Kadang saya berpikir, kenapa ketika saya suka DEWA19 dan Linkin Park, pilihan utama saya jatuh pada Dhani dan Mike, yang posisi dan peran untuk grupnya sama? Padahal biasanya ketika seseorang suka grup band, pilihan utama mereka jatuh pada vokalis. Teman-teman saya suka dengan Ari Lasso, Once Mekel, maupun Chester Bennington, misalnya. Belakangan juga, ketika saya menggemari 2NE1, kenapa saya jatuh hatinya pada CL (Lee Chaerin), tidak Dara (Sandara Park)? Padahal untuk penggemar grup Korea Selatan, anggota yang berposisi sebagai visual adalah pilihan utama. Ikon grup band biasanya vokalis serta grup puan Korea Selatan biasanya visual.

Lebih mengenaskan lagi, kenapa saya lebih mudah menyukai grup band alih-alih musikus solo? Andai tak sempat menangi Skrillex, hanya Britney lah satu-satunya musikus solo yang bisa menjadi ‘gantungan pilihan’ saya. Di Jepang dan Korea Selatan pun begitu, saya lebih mudah menggilai Scandal ketimbang Ayumi Hamasaki maupun 2NE1 daripada Lee Hyori. Pilihan adakalanya menggambarkan kepribadian. Mungkin personalitas dan identitas adalah dua hal yang memang berkelindan.

Saya beruntung Ibuk jualan koran bekas di rumah. Maka saya biasa membaca koran bekas ketika mulai belajar membaca. Satu keberuntungan saya adalah orangtua saya tak pernah mengijinkan saya mengungkapkan ejaan. Ejaan cukup dibatin saja dan yang diungkapkan bacaannya. Barangkali kalau tidak di-beginiin, saya tidak beruntung bisa mengungkapkan isi hati saya dengan mudah. Dari bacaan di koran bekas itu saya juga mulai belajar menulis, dengan menyalin tulisan yang ada di koran.

Saya beruntung dilahirkan dari keluarga yang mengagumkan, dikelilingi tetangga menawan, guru-guru yang terus melantan, juga sahabat yang selalu memberikan semangat berlipat. Saya hidup seperti pebalap MotoGP, yang tak salah disebut jalan sendiri, namun sesungguhnya banyak yang berperan, baik lahiriyyah atau bathiniyyah. Beruntung saya menggandrungi Valentino Rossi, pebalap yang tak ragu menyatakan bahwa peran tim sangat penting saat pebalap lain sudah yakin dengan kemampuan sendiri.

Saya beruntung dianugerahi daya ingat berlipat serta seabreg selera yang beraneka ragam sehingga saya bisa menikmati banyak hal: sepak bola, balapan, musik, bacaan, obrolan, dan lainnya.

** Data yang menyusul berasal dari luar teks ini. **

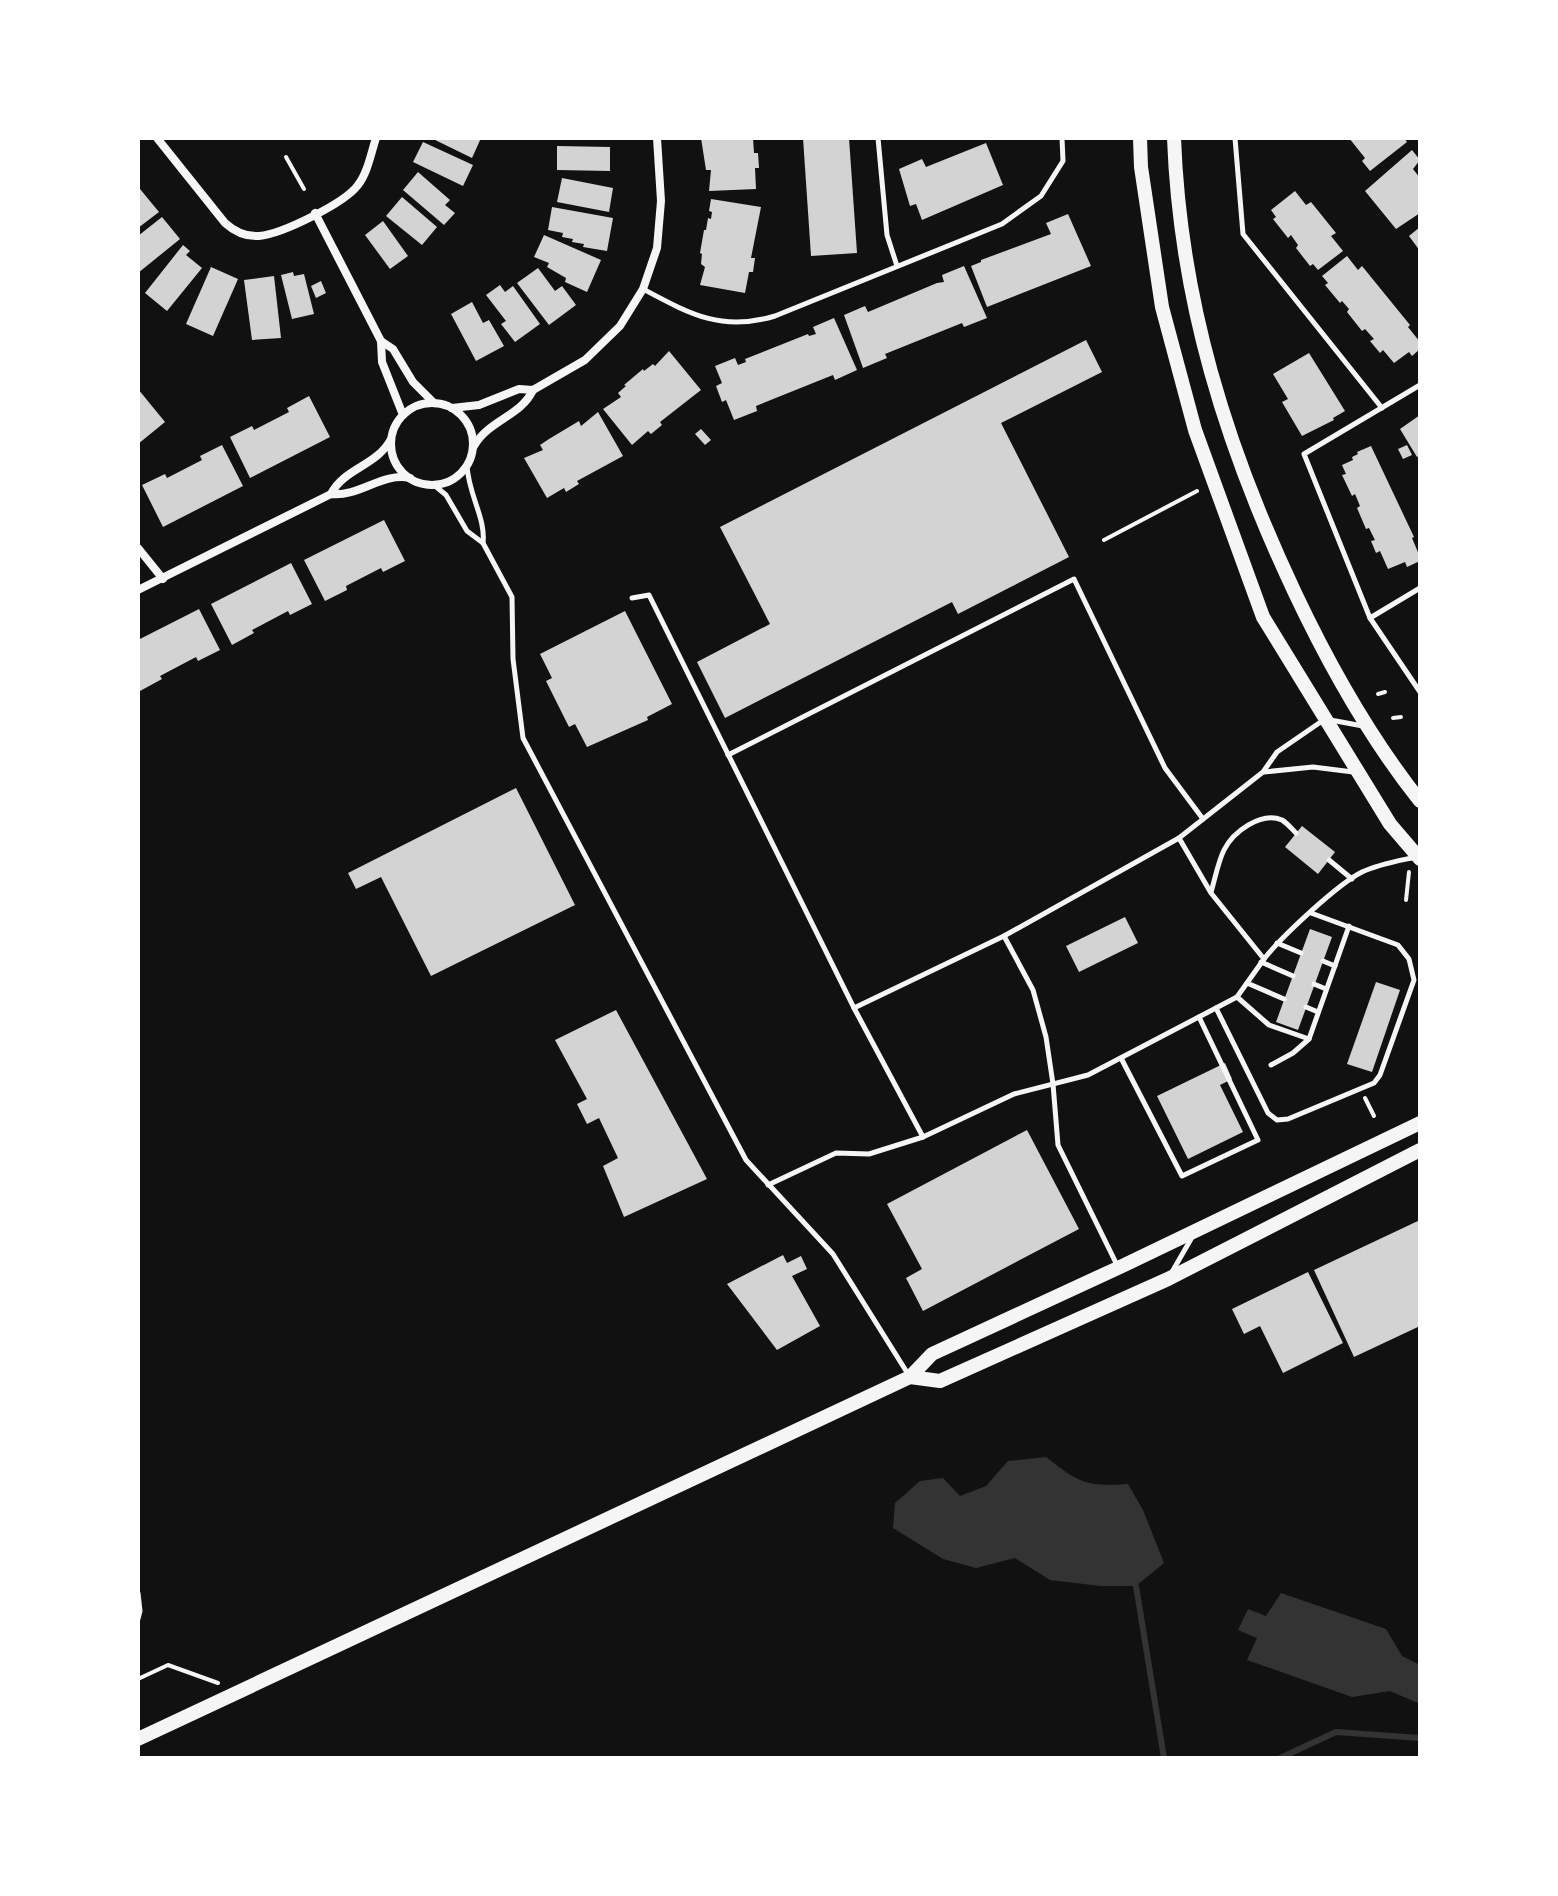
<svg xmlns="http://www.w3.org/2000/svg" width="1558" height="1896" font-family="Poppins,sans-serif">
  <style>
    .water { fill: #333 }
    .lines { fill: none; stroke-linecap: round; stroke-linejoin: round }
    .stream { stroke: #333; stroke-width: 6 }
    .building { fill: #d3d3d3 }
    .path { stroke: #f5f5f5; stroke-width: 4 }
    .service { stroke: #f5f5f5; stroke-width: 5 }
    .minor { stroke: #f5f5f5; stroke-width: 8 }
    .secondary { stroke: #f5f5f5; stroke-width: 14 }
  </style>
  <rect width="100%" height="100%" fill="#111"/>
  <g class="water">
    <path d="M1046 1457C1079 1483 1087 1487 1128 1484L1143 1510 1164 1563 1136 1586H1101L1050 1580 1015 1558 976 1568 943 1559 893 1528 895 1503 920 1481 943 1478 960 1496 986 1486 1008 1461Z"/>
    <polygon points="1281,1593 1386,1629 1402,1656 1420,1665 1420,1704 1390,1691 1352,1697 1247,1660 1257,1638 1238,1630 1248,1609 1266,1616"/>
  </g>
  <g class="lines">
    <g class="stream">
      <polyline points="1136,1586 1164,1758"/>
      <polyline points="1280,1758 1336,1732 1420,1738"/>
    </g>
  </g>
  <g class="building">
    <polygon points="431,138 481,138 472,158"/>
    <polygon points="701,138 753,138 754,153 758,153 759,168 755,168 756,189 709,191 711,170 706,170"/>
    <polygon points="803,138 849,138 857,253 811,256"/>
    <polygon points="1349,138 1404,138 1407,142 1370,171 1362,161 1365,158"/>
    <polygon points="423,142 473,165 463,186 413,162"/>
    <polygon points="986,143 1003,185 922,220 916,204 910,206 899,169 922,159 926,167"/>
    <polygon points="557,146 610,147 610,171 557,170"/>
    <polygon points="1412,150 1420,160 1413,169 1420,178 1420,213 1396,229 1365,191"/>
    <polygon points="418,172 450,200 445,205 455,213 444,225 403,190"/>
    <polygon points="562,178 613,188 609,212 557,202"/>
    <polygon points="140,189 159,212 138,228 138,190"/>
    <polygon points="1295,191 1306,205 1311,202 1336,233 1331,236 1343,251 1318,270 1313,264 1310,266 1296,248 1298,245 1291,235 1288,238 1273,219 1276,217 1271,210"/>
    <polygon points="402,197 437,227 422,245 386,216"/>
    <polygon points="711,199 761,207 751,258 755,258 753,272 749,272 745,293 700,285 705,267 701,264 702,254 700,253 704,230 706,230 708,218 711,219 712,212 709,211"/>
    <polygon points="552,207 613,218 607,251 583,247 584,244 572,242 573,239 562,237 563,233 548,230"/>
    <polygon points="1068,214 1091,266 987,307 971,266 981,262 981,260 1051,234 1046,223"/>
    <polygon points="162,217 180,239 138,273 138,236"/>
    <polygon points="383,221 408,256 390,269 365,235"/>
    <polygon points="1420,227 1420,251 1409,236"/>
    <polygon points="544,235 601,260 587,292 565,282 566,278 547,267 549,263 534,257"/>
    <polygon points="183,245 190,251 186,255 202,268 167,311 145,293"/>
    <polygon points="1347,256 1358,270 1362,266 1410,325 1408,327 1420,342 1420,349 1412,356 1409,352 1394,363 1383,350 1380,353 1370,341 1374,339 1365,329 1362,331 1347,312 1349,309 1342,301 1340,303 1325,285 1328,283 1322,276"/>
    <polygon points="964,266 987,318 964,327 962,323 885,354 887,358 863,368 844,315 865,306 868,312 937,283 944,282 942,275"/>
    <polygon points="211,267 238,279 213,336 186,324"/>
    <polygon points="538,268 555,291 562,286 576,305 549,325 517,283"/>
    <polygon points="293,272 294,276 304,274 314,314 292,319 281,275"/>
    <polygon points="274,276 281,338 252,340 244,280"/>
    <polygon points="321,281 326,293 316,298 311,286"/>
    <polygon points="500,285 505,292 513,286 540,324 515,342 501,324 506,321 486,295"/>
    <polygon points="472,302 483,323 489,320 504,346 476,361 451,314"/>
    <polygon points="834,318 857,370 835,380 833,375 756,406 757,411 734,420 726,400 722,402 716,386 722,383 715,366 735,358 738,365 746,362 745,359 808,334 809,336 816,334 813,327"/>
    <polygon points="1086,340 1102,372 1001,423 1069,557 958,614 952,602 725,718 697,662 770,624 720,527"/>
    <polygon points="669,351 701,390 660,422 662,425 651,434 648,431 632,445 603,409 621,397 618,393 626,386 624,385 643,369 644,371 653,364 655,366"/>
    <polygon points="1309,353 1345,411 1333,418 1334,420 1302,436 1282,402 1288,399 1273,374"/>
    <polygon points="138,389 165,422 138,444"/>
    <polygon points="309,396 330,437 250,478 230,437 252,426 254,430 289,412 287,408"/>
    <polygon points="598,412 623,456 577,481 579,484 566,492 564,488 547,498 524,458 543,450 540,445 549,439 579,421 581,426"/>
    <polygon points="1420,415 1420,455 1417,457 1400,429"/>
    <polygon points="701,429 711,440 705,445 695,434"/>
    <polygon points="222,445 243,486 163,527 142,485 165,474 167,478 202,460 200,456"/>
    <polygon points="1407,445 1412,455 1403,459 1398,449"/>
    <polygon points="1371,446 1414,537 1412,538 1420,557 1420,561 1407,567 1405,562 1388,569 1380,551 1376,553 1371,541 1375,540 1369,528 1366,529 1357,508 1360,506 1355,494 1352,496 1342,475 1346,474 1342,465 1353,460 1352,457 1358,454 1357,452"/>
    <polygon points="384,520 405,561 383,572 381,568 346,586 347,590 325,601 304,560"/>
    <polygon points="291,563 312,604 290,615 288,611 252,630 254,633 232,645 211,604"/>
    <polygon points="199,609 220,650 198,661 196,657 160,676 162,679 140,691 138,686 138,640"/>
    <polygon points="625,611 672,704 647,717 648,720 587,747 575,724 569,727 546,681 552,678 540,654"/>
    <polygon points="516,788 575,905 431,976 381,877 356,889 348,873"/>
    <polygon points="1302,826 1335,852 1318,874 1285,847"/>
    <polygon points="1125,917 1138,943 1079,972 1066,946"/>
    <polygon points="1310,929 1332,937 1298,1030 1276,1022"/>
    <polygon points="1376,982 1400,990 1372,1072 1347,1064"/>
    <polygon points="616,1010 707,1179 624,1217 603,1166 618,1158 599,1118 587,1124 577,1104 587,1099 555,1040"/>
    <polygon points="1225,1063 1232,1079 1220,1085 1243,1132 1188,1159 1157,1096"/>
    <polygon points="1027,1130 1079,1229 923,1311 906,1278 922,1269 887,1204"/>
    <polygon points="1420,1220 1420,1326 1354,1357 1314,1270"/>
    <polygon points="783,1255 787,1263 801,1256 807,1269 792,1276 820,1326 777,1350 727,1284"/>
    <polygon points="1308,1272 1343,1343 1283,1373 1260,1326 1244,1334 1232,1309"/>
  </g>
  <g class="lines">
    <g class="path">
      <polyline points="286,157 304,189"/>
      <polyline points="1104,540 1197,491"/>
      <polyline points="1378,694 1385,692"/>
      <polyline points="1393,718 1401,717"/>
      <polyline points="1406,900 1409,872"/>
      <polyline points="1365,1098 1374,1116"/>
      <polyline points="138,1679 168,1665 218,1683"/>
    </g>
    <g class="service">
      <polyline points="878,138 887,235 897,266"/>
      <polyline points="1235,138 1243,234 1382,408"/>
      <path d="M643 289C690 314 721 332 775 316L1002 224 1041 196 1063 161 1062 138"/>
      <polyline points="1420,385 1304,454 1370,618 1420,692"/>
      <path d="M467 465C468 494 486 518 483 543"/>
      <polyline points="434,485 446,495 467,531 483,543 512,597 513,659 523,738 746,1160 833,1254 908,1374"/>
      <polyline points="632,598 649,595 854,1008 923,1137"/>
      <polyline points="1370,618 1420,588"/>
      <polyline points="728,755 1074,579 1165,768 1203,819"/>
      <polyline points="1264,772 1313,767 1353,772"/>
      <polyline points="1329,860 1352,879"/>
      <path d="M1211 892C1215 879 1218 862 1224 850 1233 832 1261 811 1282 820 1287 823 1292 829 1296 833"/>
      <polyline points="1004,936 1033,990 1046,1037 1053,1084 1058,1145 1118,1267"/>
      <polyline points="1277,943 1301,953"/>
      <path d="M1264 959C1282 936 1338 884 1362 872 1379 864 1398 861 1416 857"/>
      <polyline points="1323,961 1335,966"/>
      <polyline points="1261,962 1293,976"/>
      <polyline points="1247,983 1284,999"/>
      <polyline points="1314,984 1326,989"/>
      <polyline points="1237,997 1269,1025 1309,1039 1349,926"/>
      <polyline points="1306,1007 1318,1012"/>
      <polyline points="854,1008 1004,936 1179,838 1263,772 1277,752 1325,719 1363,726"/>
      <polyline points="1216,1008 1268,1113 1277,1120 1288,1119 1374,1083 1380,1075 1414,980 1409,959 1398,945 1311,913"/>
      <polyline points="1121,1058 1182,1176 1258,1140 1199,1017"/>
      <polyline points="1271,1065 1293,1053 1309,1039"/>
      <polyline points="768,1185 836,1153 869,1154 923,1137 1014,1094 1088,1075 1237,997 1264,959 1211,893 1179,838"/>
      <polyline points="1172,1272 1191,1239"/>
      <polyline points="138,1593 140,1611 138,1619"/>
    </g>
    <g class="minor">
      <path d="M157 138 225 223C235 232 246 237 259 236 282 234 345 203 358 185 368 172 371 153 376 138"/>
      <polyline points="315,213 381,341 382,362 403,415"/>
      <polyline points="381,341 393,349 413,382 434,403"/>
      <circle cx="432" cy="444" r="41"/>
      <polyline points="452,408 479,405 519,389 533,390 585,360 620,326 643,289 657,248 661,201 657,138"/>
      <path d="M474 446C489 420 521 416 533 390"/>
      <path d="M331 494C344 468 377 466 391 439"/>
      <polyline points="138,548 163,579"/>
      <path d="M138 590 331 494C360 497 382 472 410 478"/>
    </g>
    <g class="secondary">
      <polyline points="1140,138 1141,167 1162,307 1195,430 1263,617 1390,824 1420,859"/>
      <path d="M1174 138C1180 300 1226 447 1295 593 1330 667 1369 737 1420 801"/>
      <polyline points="910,1377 940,1381 1168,1279 1420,1150"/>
      <polyline points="138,1739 910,1377 932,1354 1118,1268 1420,1123"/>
    </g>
  </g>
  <rect width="1558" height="1896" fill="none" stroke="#ffffff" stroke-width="280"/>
</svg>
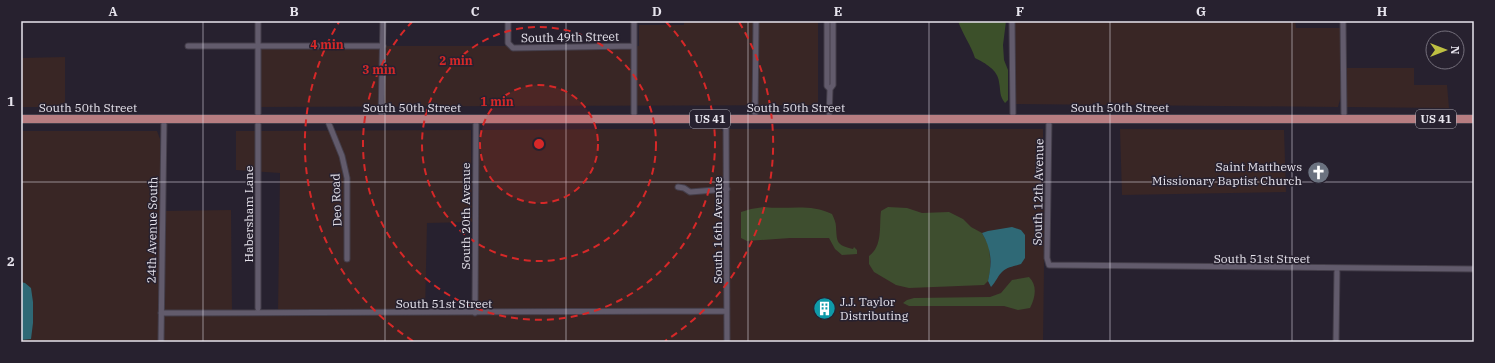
<svg xmlns="http://www.w3.org/2000/svg" width="1495" height="363" viewBox="0 0 1495 363" font-family="'IBM Plex Serif',serif">
<rect width="100%" height="100%" fill="#27212f"/>
<path fill="#392625" d="M684 21H818V105L260 107 258 46H639V25H684Z
M1014 21H1295L1296 28H1341V96L1338 107 1015 104Z
M65 57V107H21V58Z
M1344 68H1414V85H1447L1449 108 1347 107 1345 97Z
M601 129H721L723 132 726 184 725 310 477 311 476 233 480 130Z
M729 129H1043L1044 267 1043 342H728Z
M1120 129 1284 130 1286 192 1122 195Z
M471 130 472 222 427 223 425 313H278L280 173 236 170V131Z
M21 131H157L160 139 161 314 160 342H21Z
M231 210 232 312 163 311V211Z
M726 313V342H162L164 314Z"/>
<path fill="#3e4e2f" d="M764 207C787 210 810 203 832 214 834 218 836 223 836 227 837 242 836 245 853 249L854 247 857 250V254L842 255 835 249 829 238H790L747 241 741 238V212L751 209Z
M888 207 907 208 922 213 949 212 963 219 971 227 982 233 989 246 990 258V271L988 281 984 285 909 288 896 285 874 272 869 264V256C883 246 879 226 881 211Z
M1029 277C1038 286 1035 298 1030 308L1018 310 1004 306H909L903 303 907 300 914 298 990 297 1001 293 1012 280Z"/>
<path fill="#3c502a" d="M958 21H1006L1003 45 1004 60 1008 70V100L1005 103C999 95 1001 92 999 82 998 70 985 63 975 58 971 45 963 35 958 21Z"/>
<path fill="#2f6976" d="M1012 227 1021 230 1025 235V258L1021 264C1015 266 1007 267 1003 271 998 275 996 282 991 287L988 281C992 263 992 250 982 233L988 231Z
M21 282 25 283 31 288 33 302V323L31 339 21 340Z"/>
<g fill="none" stroke-linecap="round" stroke-linejoin="round">
<defs>
<path id="minor" d="M258 21V308
M508 21V43L513 48 634 46
M827 21V86L830 89
M1012 21 1013 119
M1343 21 1344 119
M188 46H383
M327 119 342 156 347 178V259
M381 119 383 21
M634 119V21
M726 119 727 342
M755 119 756 21
M829 119 830 89 833 85V21
M1049 119 1047 258 1049 265 1474 269
M678 187 684 188 690 192 727 189
M161 313 726 311
M475 313 476 119
M161 342 164 119
M1336 342 1337 268"/>
<path id="primary" d="M21 119H1474"/>
</defs>
<use href="#minor" stroke="#443e4a" stroke-width="7"/>
<use href="#primary" stroke="#443e4a" stroke-width="10"/>
<use href="#minor" stroke="#625b6c" stroke-width="5"/>
<use href="#primary" stroke="#b77d81" stroke-width="8"/>
</g>
<path fill="none" stroke="#e7e4ed" stroke-width="1" stroke-opacity="0.55" d="M203 21V342M385 21V342M566 21V342M748 21V342M929 21V342M1110 21V342M1292 21V342M21 182H1474"/>
<circle cx="539" cy="144" r="59" fill="#d62828" fill-opacity=".12"/>
<g fill="none" stroke="#d62828" stroke-width="2" stroke-dasharray="7 5">
<circle cx="539" cy="144" r="59"/>
<circle cx="539" cy="144" r="117"/>
<path d="M666 22A176 176 0 1 1 412 22"/>
<path d="M413 341A234 234 0 0 1 339 22M739 22A234 234 0 0 1 665 341"/>
</g>
<defs>
<symbol id="church-disc" viewBox="-11 -11 22 22"><circle r="9.5" fill="#6b7280" stroke="#27212f"/><path d="M-1.2-6h2.4v3.5h3.3v2.4h-3.3V6h-2.4V-.1h-3.3v-2.4h3.3Z" fill="#fff"/></symbol>
<symbol id="building-disc" viewBox="-11 -11 22 22"><circle r="9.5" fill="#0f9aa8" stroke="#27212f"/><path d="M-4-6H4V6H1V3H-1V6H-4ZM-2.5-4.3h1.7v1.8h-1.7ZM.8-4.3h1.7v1.8H.8ZM-2.5-1h1.7V.8h-1.7ZM.8-1h1.7V.8H.8Z" fill="#fff"/></symbol>
</defs>
<g fill-rule="evenodd">
<use href="#church-disc" x="1306" y="160" width="25" height="25"/>
<use href="#building-disc" x="812" y="296" width="25" height="25"/>
</g>
<g text-anchor="middle" dominant-baseline="central" stroke-width="3" stroke-linejoin="round" paint-order="stroke">
<g fill="#27212f" stroke="#adaab4" stroke-width="1">
<rect x="690" y="110" width="40" height="18" rx="3"/>
<rect x="1416" y="110" width="40" height="18" rx="3"/>
</g>
<g font-size="11" font-weight="bold" fill="#e7e4ed">
<text x="710" y="119">US 41</text>
<text x="1436" y="119">US 41</text>
</g>
<g font-size="12" fill="#e7e4ed" stroke="#27212f">
<text transform="translate(570 37) rotate(-1)">South 49th Street</text>
<text x="88" y="107">South 50th Street</text>
<text x="412" y="107">South 50th Street</text>
<text x="796" y="107">South 50th Street</text>
<text x="1120" y="107">South 50th Street</text>
<text transform="translate(1038 192) rotate(-89)">South 12th Avenue</text>
<text transform="translate(336 200) rotate(-92)">Deo Road</text>
<text transform="translate(248 214) rotate(-90)">Habersham Lane</text>
<text transform="translate(465 216) rotate(-90)">South 20th Avenue</text>
<text transform="translate(152 230) rotate(-89)">24th Avenue South</text>
<text transform="translate(717 230) rotate(-90)">South 16th Avenue</text>
<text x="1262" y="258">South 51st Street</text>
<text x="444" y="303">South 51st Street</text>
</g>
<g font-size="12" fill="#e7e4ed" stroke="#27212f" text-anchor="end">
<text x="1302" y="166">Saint Matthews<tspan x="1302" dy="14">Missionary Baptist Church</tspan></text>
<text x="840" y="301" text-anchor="start">J.J. Taylor<tspan x="840" dy="14">Distributing</tspan></text>
</g>
</g>
<circle cx="539" cy="144" r="6" fill="#d62828" stroke="#27212f" stroke-width="2"/>
<g font-size="12" text-anchor="middle" font-weight="bold" fill="#d62828" stroke="#27212f" stroke-width="3" stroke-linejoin="round" paint-order="stroke">
<text x="327" y="49">4 min</text>
<text x="456" y="65">2 min</text>
<text x="379" y="74">3 min</text>
<text x="497" y="106">1 min</text>
</g>
<rect width="1495" height="363" fill="none" stroke="#27212f" stroke-width="44"/>
<g transform="translate(1445 50) rotate(90)"><circle r="19" fill="#27212f" stroke="#746f7b"/>
<path d="M0-3L7 15L0 10L-7 15Z" fill="#bebf42"/>
<text y="-6" font-size="11" font-weight="bold" text-anchor="middle" fill="#e7e4ed">N</text>
</g>
<rect x="22" y="22" width="1451" height="319" fill="none" stroke="#e7e4ed" stroke-width="1.5"/>
<g font-size="13" text-anchor="middle" font-weight="bold" fill="#e7e4ed">
<text x="113" y="16">A</text>
<text x="294" y="16">B</text>
<text x="475" y="16">C</text>
<text x="657" y="16">D</text>
<text x="838" y="16">E</text>
<text x="1020" y="16">F</text>
<text x="1201" y="16">G</text>
<text x="1382" y="16">H</text>
<text x="11" y="106">1</text>
<text x="11" y="266">2</text>
</g>
</svg>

Tak sulit bagi saya untuk cepat mendapat titik temu dengan orang baru.

Titik temu adalah cara terjitu untuk mengawali sebuah ikatan persahabatan, yang tentunya akan ada masa ketika harus saling menghantam dan ada saatnya mendukung diam-diam. Kalau ada satu titik yang bisa mempertemukan buat apa mempermasalahkan titik lain yang menceraikan? Buat apa saya mempermasalahkan identitas seorang Gooner saat identitas saya adalah True Blues kalau kami sama-sama menggemari Paris Hilton?

Faktor luck terbesar saya adalah selalu mendapatkan kebetulan dalam menjalani pagelaran Pelantan. Kebetulan dapat membuat keputusan jitu. Kebetulan memiliki sahabat hebat. Kebetulan pacaran dengan perempuan mengagumkan. Kebetulan dilahirkan oleh Ibuk dari benih Bapak. Kebetulan punya adik-adik yang berani menghantam saya ketika salah arah. Kebetulan ada ‘kebetulan’ lainnya.

Hingga kini saya yakin sepenuhnya bahwa kebetulan itu tidak ada. Kebetulan adalah keadaan yang tak pernah saya sangka sebelumnya namun kemudian saya alami. Kebetulan sebenanrnya adalah tatanan Allah. Kalau saya percaya pada Allah, masih layakkah saya bilang kebetulan sementara semua yang ada diatur oleh-Nya?

Saya amat yakin dengan faktor luck tersebut karena saya adalah orang yang tidak pernah berusaha untuk bertahan menjalani kehidupan. Saya hanya menjalani pagelaran Pelantan, yang kadang saya protes kok tak seperti keinginan saya dan kadang saya sukai karena menyenangkan saya. Yang pasti, tak ada satu celah pun bagi saya untuk kabur dari rasa syukur pada Allah.